A lack of agreement between media company MVS and the Mexican government over how to unlock a private broadband project is threatening to shelve the plan for several more years as growing court appeals cloud the case.

At the heart of the debate is 190 megahertz (MHz) of bandwidth owned by MVS Comunicaciones that could be used to deploy a next-generation LTE (Long Term Evolution) network in Mexico.

Some 15 percent of the licenses in MVS's entire spectrum holding have come due in recent years, with the rest expiring through 2018. Mexico's communications and transport ministry said on Friday that it had not renewed the expired licenses.

An MVS spokesman said on Sunday that the company had 90 legal challenges in several courts across Mexico countering the ministry's decision.

Unless each of these appeals is solved, neither the government nor regulators can take away the bandwidth from MVS, the company said. The ministry was not immediately available for comment.

MVS bandwidth, which remained near dormant for years, is optimal for surging data-hungry devices such as tablets or smartphones, catching the eye of rivals eager to expand.

MVS pitched a plan in April 2011 to use the spectrum more efficiently by making it available to just about any player via a proposed joint venture for a high-speed network including it, Clearwire and chip maker Intel . They would have jointly invested $400 million.
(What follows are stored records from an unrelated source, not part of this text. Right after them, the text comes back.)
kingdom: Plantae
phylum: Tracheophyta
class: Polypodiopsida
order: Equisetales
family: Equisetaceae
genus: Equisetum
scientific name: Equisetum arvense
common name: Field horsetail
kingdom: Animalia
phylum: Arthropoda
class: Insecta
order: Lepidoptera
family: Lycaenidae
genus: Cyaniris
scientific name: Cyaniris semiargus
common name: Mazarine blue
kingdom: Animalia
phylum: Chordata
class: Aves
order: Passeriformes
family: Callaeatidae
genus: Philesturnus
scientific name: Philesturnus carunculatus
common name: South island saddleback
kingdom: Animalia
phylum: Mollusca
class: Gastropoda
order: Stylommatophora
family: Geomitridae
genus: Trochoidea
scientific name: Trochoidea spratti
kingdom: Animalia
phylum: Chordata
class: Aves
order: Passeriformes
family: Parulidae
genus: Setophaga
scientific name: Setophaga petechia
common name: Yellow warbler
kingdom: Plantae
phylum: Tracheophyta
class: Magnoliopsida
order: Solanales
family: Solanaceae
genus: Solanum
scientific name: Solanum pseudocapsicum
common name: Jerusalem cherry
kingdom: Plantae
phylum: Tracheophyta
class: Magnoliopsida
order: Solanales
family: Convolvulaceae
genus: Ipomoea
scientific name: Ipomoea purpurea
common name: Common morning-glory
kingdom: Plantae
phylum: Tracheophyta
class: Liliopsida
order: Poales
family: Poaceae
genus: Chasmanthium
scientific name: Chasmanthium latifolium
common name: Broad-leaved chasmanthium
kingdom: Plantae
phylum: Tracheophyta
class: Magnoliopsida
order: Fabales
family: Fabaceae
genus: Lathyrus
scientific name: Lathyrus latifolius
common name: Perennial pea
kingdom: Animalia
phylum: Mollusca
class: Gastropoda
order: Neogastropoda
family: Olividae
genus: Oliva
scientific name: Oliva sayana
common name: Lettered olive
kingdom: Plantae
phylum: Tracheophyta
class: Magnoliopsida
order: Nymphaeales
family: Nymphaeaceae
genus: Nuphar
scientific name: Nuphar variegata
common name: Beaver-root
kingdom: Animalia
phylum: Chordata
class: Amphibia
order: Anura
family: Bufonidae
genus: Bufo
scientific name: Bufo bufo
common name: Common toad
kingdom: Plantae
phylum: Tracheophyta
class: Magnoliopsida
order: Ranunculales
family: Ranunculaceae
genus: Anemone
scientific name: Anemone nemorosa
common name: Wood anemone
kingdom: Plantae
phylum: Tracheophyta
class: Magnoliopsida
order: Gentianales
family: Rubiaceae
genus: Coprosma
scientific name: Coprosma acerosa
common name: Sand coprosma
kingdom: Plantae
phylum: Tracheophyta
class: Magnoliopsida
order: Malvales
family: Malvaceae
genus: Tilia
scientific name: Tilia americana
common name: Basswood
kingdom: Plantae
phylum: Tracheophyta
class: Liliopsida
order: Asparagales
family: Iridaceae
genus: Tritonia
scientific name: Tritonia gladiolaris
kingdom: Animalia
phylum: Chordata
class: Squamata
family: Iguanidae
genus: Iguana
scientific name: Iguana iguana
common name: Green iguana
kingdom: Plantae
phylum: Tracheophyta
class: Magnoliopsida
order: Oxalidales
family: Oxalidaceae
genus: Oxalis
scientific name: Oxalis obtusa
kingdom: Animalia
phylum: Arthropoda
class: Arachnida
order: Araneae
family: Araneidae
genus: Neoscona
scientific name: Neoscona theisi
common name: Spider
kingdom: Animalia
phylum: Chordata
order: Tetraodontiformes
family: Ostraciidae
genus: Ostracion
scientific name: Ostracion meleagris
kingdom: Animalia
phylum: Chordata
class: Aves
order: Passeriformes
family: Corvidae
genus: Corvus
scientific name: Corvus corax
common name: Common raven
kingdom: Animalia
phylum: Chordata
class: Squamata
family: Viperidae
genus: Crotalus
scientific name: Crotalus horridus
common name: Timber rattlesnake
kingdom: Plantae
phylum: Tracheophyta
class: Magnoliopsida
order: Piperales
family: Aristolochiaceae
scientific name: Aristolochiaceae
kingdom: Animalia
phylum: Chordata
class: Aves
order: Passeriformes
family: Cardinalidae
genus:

One option under review was to charge MVS a fee to let it claim back the expired licenses, keep the ones that had not come due and let the company and its partners operate the network.

Another alternative was to leave at least 120 MHz in the hands of MVS and auction the rest of the capacity to other rivals. The most extreme option was to take away all the spectrum from the company and re-auction it in the market.

The delay on the MVS project comes as authorities scramble to promote competition in a country where tycoon Carlos Slim's companies have the lion's share of the phone market and two broadcasters, Televisa and TV Azteca, have a near duopoly in Mexican open-air television.

A report released in January from the Organisation for Economic Co-operation and Development underscored the lack of competition in telecommunications, resulting in significant costs to the Mexican economy and consumers.